ASSIGNED TASK → From the line containing "166 97 3.78" through the last line of the records, print every line exactly and nothing more.

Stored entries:
====

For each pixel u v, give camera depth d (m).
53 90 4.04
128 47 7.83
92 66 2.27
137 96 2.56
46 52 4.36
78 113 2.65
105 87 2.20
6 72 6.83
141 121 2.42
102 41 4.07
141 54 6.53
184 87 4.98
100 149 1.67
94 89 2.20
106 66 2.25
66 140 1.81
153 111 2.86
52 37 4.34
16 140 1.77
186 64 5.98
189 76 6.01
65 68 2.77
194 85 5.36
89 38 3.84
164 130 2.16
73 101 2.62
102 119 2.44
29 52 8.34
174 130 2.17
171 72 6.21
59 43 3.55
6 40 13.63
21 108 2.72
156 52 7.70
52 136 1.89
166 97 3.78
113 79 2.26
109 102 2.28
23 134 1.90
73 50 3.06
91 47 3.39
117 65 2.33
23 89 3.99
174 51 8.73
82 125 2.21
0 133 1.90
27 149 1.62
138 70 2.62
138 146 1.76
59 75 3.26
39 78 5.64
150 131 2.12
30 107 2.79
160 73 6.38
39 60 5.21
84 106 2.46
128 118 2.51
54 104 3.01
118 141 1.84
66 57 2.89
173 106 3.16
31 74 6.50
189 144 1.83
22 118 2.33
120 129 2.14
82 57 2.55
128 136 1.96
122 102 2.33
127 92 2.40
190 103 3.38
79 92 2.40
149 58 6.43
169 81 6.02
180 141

====

RESULT FOR THIS TASK →
166 97 3.78
113 79 2.26
109 102 2.28
23 134 1.90
73 50 3.06
91 47 3.39
117 65 2.33
23 89 3.99
174 51 8.73
82 125 2.21
0 133 1.90
27 149 1.62
138 70 2.62
138 146 1.76
59 75 3.26
39 78 5.64
150 131 2.12
30 107 2.79
160 73 6.38
39 60 5.21
84 106 2.46
128 118 2.51
54 104 3.01
118 141 1.84
66 57 2.89
173 106 3.16
31 74 6.50
189 144 1.83
22 118 2.33
120 129 2.14
82 57 2.55
128 136 1.96
122 102 2.33
127 92 2.40
190 103 3.38
79 92 2.40
149 58 6.43
169 81 6.02
180 141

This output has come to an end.